College of DuPage Nursing Student Krystal Stevenson wrote for Healthy Lombard that as many as 40 million U.S. adults suffer from some type of anxiety disorder (Hrabowy, 2018). Many people may experience anxiety now and then, which is normal. However, chronic anxiety, or anxiety that interferes with a person’s daily life, may have detrimental effects on the body. Few people know of the toxic effects that can occur when stress and anxiety go untreated, or how these effects can lead to long-term health problems.
There are several disorders that that fall within the scope of anxiety. Most of them consist of similar symptoms including irritability, feeling nervous or restless, hyperventilation, sweating, trouble sleeping, GI problems, and difficulty controlling worry (Mayo Clinic, 2018). These symptoms can even manifest into panic attacks which cause shortness of breath, heart palpitations, or an intense feeling of impending doom.

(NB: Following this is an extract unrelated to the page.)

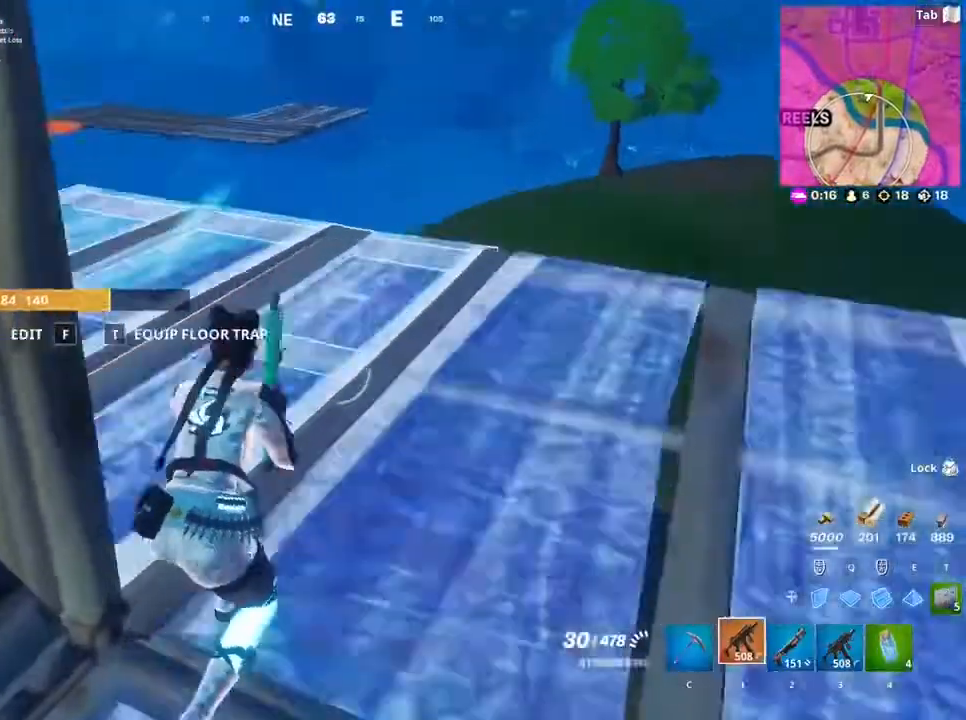
{"keys": ["w"], "mouse": ["right"], "events": [[33, "d", "down"], [33, "space", "down"], [234, "space", "up"], [367, "d", "up"], [501, "mouse_right", "down"]]}
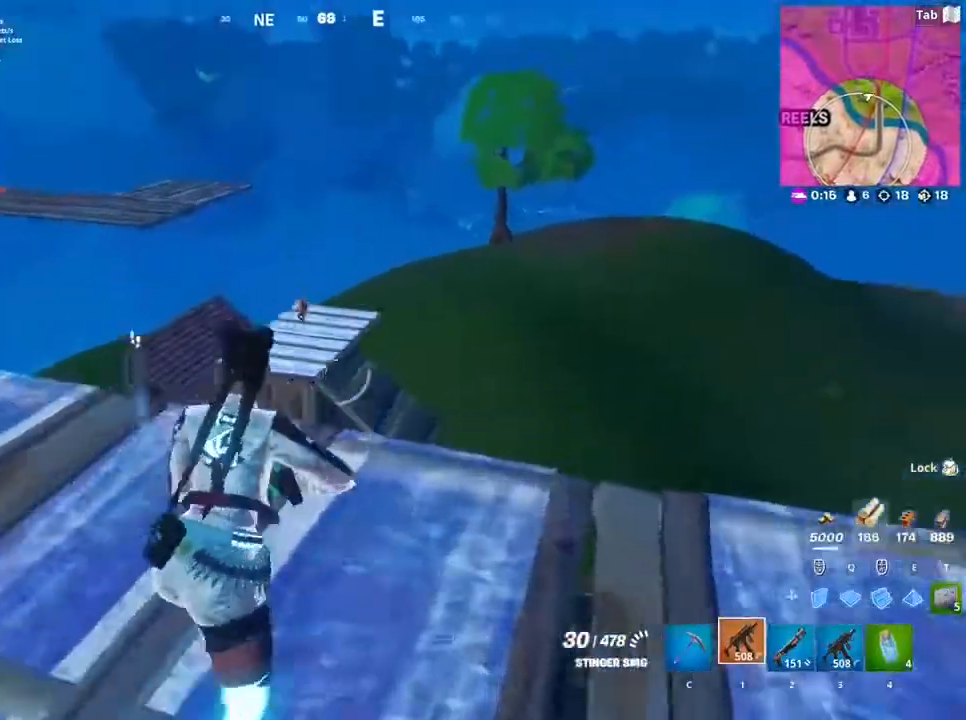
{"keys": ["w"], "mouse": ["left", "right"], "events": [[233, "d", "down"], [233, "mouse_left", "down"], [233, "shift", "down"], [433, "shift", "up"], [500, "d", "up"]]}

Why does a person experience anxiety? The symptoms of anxiety can be linked to the fight or flight response of our bodies, which is a response that has kept humans alive for thousands of years. When there is a perceived threat, our body gets ready to defend itself or flee. The hormones cortisol and epinephrine are released into the body, causing an increased heart rate, increase in blood pressure, and an increase in glucose levels (Cherney, 2020). With chronic anxiety disorders, the constant worry and stress can cause your body to always be on overdrive and constantly release these hormones, wreaking havoc on your body.

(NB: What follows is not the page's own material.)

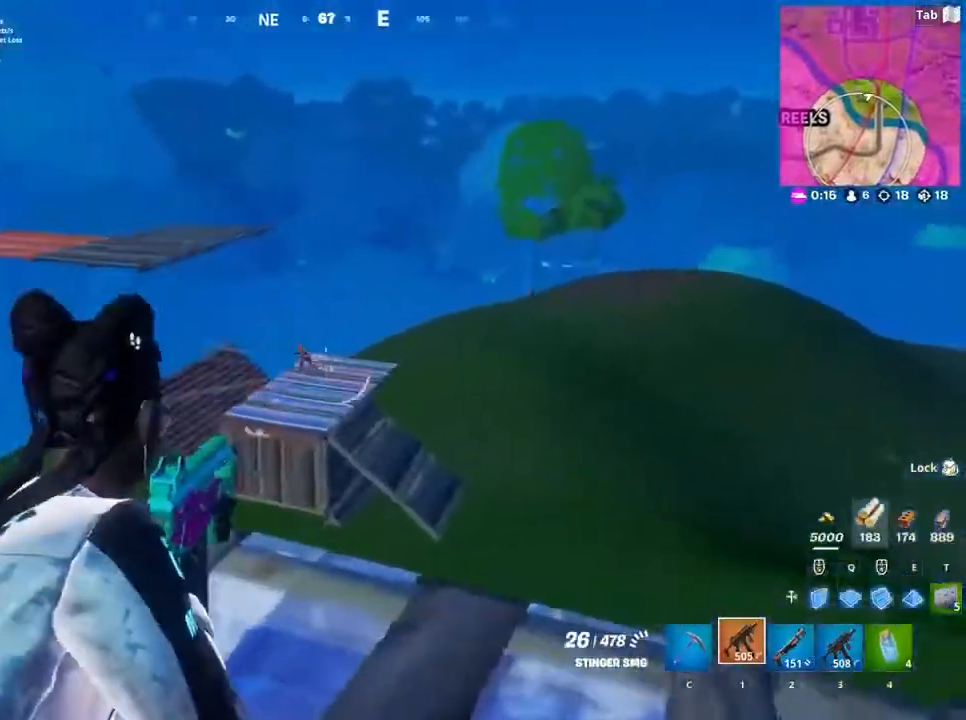
{"keys": [], "mouse": ["left", "right"], "events": [[167, "w", "up"]]}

Long-term exposure to the hormones that are released in the body when you have anxiety can cause harmful damage. It causes issues with the cardiovascular system, increasing someone’s risk for heart disease and high blood pressure. Anxiety can also manifest itself into GI issues and a person can experience nausea, diarrhea, or be diagnosed with irritable bowel syndrome (Cherney, 2020). Chronic anxiety can even suppress your immune system, which can increase your risk for viruses, infections, and can lead to autoimmune disorders.
What can be done, so these issues don’t cause limiting symptoms? It is important to talk to a health care professional if you are experiencing anxiety-like symptoms, especially if they are affecting your everyday life and relationships. The treatment varies, and what may be right for you may look different for someone else. Medication therapy, meditation, therapy, and vitamin/supplements are some of the options that can be implemented. All in all, it is imperative that something is done about chronic anxiety before it begins to alter your body and cause irreversible damage.
Cherney, K. (2020, August 25). 12 effects of anxiety on the body. Healthline. Retrieved September 30, 2021, from https://www.healthline.com/health/anxiety/effects-on-body.
Hrabowy, I. (2018, April 30). How does anxiety influence your health. Summa Health. Retrieved September 27, 2021, from https://www.summahealth.org/flourish/entries/2018/04/how-does-anxiety-influence-your-health.
Mayo Foundation for Medical Education and Research. (2018, May 4). Anxiety disorders. Mayo Clinic. Retrieved September 28, 2021, from https://www.mayoclinic.org/diseases-conditions/anxiety/symptoms-causes/syc-20350961.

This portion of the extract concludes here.